▶ WORK ITEM: In the records below, repeat word for word only the lines starting at the one that contains "pinky tip: (278, 233)" and ending at the one that contains "index pip: (538, 561)", pictures excluded.

▶ Human pose images with coordinates:
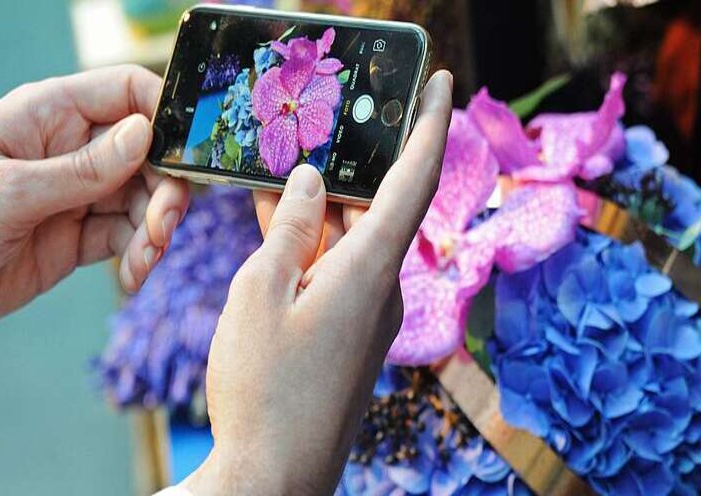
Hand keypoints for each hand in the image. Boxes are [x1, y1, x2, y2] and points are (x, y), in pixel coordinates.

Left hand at [0, 65, 188, 315]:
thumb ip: (83, 168)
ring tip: (144, 261)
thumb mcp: (12, 192)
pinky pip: (129, 238)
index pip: (126, 92)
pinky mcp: (83, 235)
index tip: (187, 151)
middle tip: (163, 228)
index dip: (163, 114)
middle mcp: (74, 149)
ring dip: (155, 232)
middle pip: (148, 156)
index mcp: (52, 115)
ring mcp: (81, 193)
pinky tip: (134, 275)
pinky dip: (140, 256)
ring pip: (145, 201)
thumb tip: (146, 134)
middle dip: (164, 192)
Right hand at [182, 70, 452, 495]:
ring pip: (349, 241)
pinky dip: (313, 248)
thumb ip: (288, 229)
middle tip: (312, 136)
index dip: (430, 123)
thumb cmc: (263, 387)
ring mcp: (370, 314)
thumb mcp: (259, 293)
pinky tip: (278, 233)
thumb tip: (307, 181)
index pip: (414, 178)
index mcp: (369, 269)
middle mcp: (383, 288)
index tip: (441, 80)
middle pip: (374, 207)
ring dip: (317, 211)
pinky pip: (339, 273)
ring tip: (274, 180)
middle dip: (344, 170)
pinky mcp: (353, 335)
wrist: (274, 476)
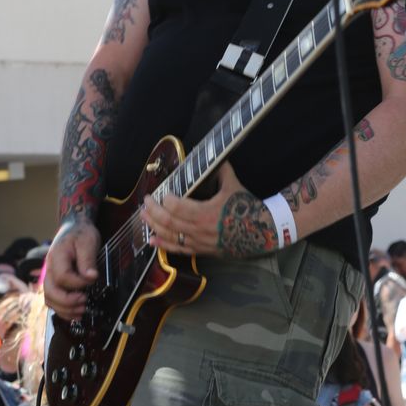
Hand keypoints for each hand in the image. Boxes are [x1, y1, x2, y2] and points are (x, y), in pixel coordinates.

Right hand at [43, 218, 99, 318]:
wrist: (74, 229)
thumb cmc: (81, 234)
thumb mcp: (88, 241)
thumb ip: (88, 259)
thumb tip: (91, 277)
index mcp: (56, 256)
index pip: (62, 276)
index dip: (77, 283)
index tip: (92, 280)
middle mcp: (49, 269)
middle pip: (50, 292)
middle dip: (67, 302)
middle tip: (84, 302)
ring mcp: (50, 277)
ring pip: (50, 300)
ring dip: (65, 309)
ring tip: (81, 311)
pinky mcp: (55, 283)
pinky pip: (54, 301)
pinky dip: (63, 310)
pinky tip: (76, 313)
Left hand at [141, 162, 278, 258]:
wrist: (262, 231)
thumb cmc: (247, 207)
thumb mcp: (233, 185)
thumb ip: (221, 169)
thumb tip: (214, 155)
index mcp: (205, 213)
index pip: (176, 207)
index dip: (165, 199)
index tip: (161, 192)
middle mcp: (199, 230)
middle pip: (168, 221)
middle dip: (153, 211)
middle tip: (146, 201)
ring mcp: (199, 242)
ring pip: (170, 236)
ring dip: (153, 226)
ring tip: (143, 216)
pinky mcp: (202, 250)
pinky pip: (179, 250)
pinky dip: (163, 245)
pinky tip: (152, 240)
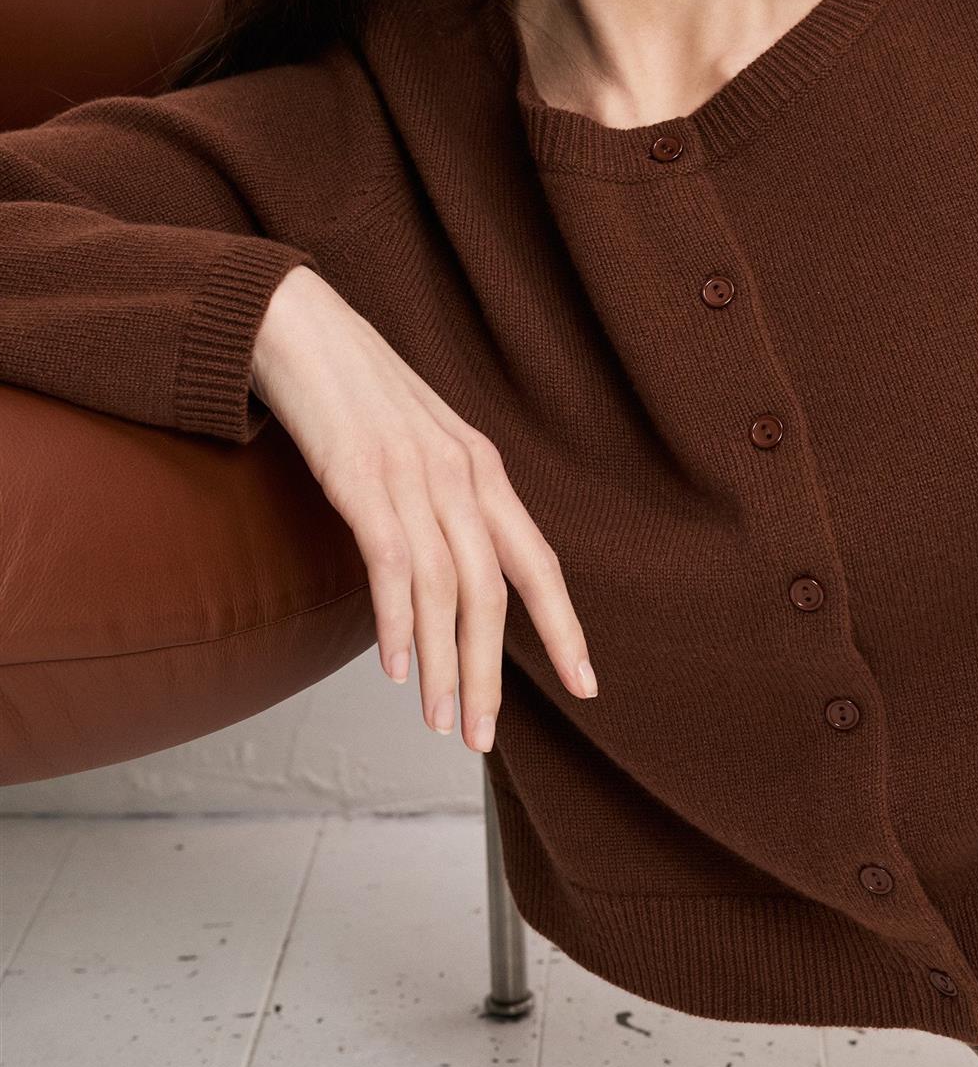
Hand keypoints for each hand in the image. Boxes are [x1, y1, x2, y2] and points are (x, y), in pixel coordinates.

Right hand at [249, 264, 596, 751]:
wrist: (300, 326)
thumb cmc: (358, 395)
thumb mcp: (422, 447)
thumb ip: (446, 504)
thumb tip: (454, 578)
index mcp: (483, 469)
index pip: (538, 561)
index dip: (565, 626)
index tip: (588, 686)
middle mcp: (460, 473)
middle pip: (493, 590)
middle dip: (490, 671)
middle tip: (483, 739)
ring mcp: (411, 473)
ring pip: (444, 588)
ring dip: (443, 665)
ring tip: (440, 724)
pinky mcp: (360, 475)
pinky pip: (390, 560)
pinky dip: (395, 619)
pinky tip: (394, 666)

▶ ANSWER BOX:
pinky tip: (278, 233)
thumb tip: (307, 181)
index pip: (414, 178)
index mcp: (369, 269)
middle mcp: (383, 288)
index tip: (441, 80)
middle pip: (374, 207)
ring dip: (317, 211)
pinky pip: (339, 273)
ring tip: (274, 180)
middle dip: (344, 170)
pinky mcp: (353, 335)
wrist: (274, 476)
Hand keypoints for each hand in the image. Boxes are [x1, y1, x2, y2] and points are (x, y), in pixel coordinates.

Right hand at [43, 218, 99, 318]:
wrist: (74, 229)
thumb cmc: (81, 234)
thumb mcp: (88, 241)
thumb ip: (88, 259)
thumb tip: (91, 277)
index mcp: (56, 256)
index pip: (62, 276)
index dip: (77, 283)
index tip: (92, 280)
middle mcp: (49, 269)
middle pip: (50, 292)
middle dip: (67, 302)
middle tip: (84, 302)
ring mcp: (50, 277)
ring pip: (50, 300)
ring dip: (65, 309)
ring tip: (81, 311)
pinky mcp: (55, 283)
pinky pip: (54, 301)
pinky dip: (63, 310)
pinky tip: (76, 313)
Left hand at [141, 162, 278, 258]:
wrist: (262, 231)
thumb cmc: (247, 207)
thumb mcp: (233, 185)
thumb ip: (221, 169)
thumb tip: (214, 155)
index mcp: (205, 213)
index pip: (176, 207)
index dip: (165, 199)
index tip: (161, 192)
middle mcp: (199, 230)
middle pip: (168, 221)
middle dip: (153, 211)
middle tip: (146, 201)
ring mcp: (199, 242)
ring pip: (170, 236)
ring dip: (153, 226)
ring tip: (143, 216)
pinky mcp: (202, 250)
pinky pip: (179, 250)
pinky dip: (163, 245)
pinky tip: (152, 240)
Hand keypoints for each hand in the image. Boxes are [x1, y1, x2, y2] and points are (x, y), in pixel coordinates.

Right hand at [249, 264, 596, 751]:
wrist: (300, 326)
thumb cmc: (358, 395)
thumb mcp: (422, 447)
thumb ip: (446, 504)
thumb tip: (454, 578)
index mcp: (483, 469)
index pip: (538, 561)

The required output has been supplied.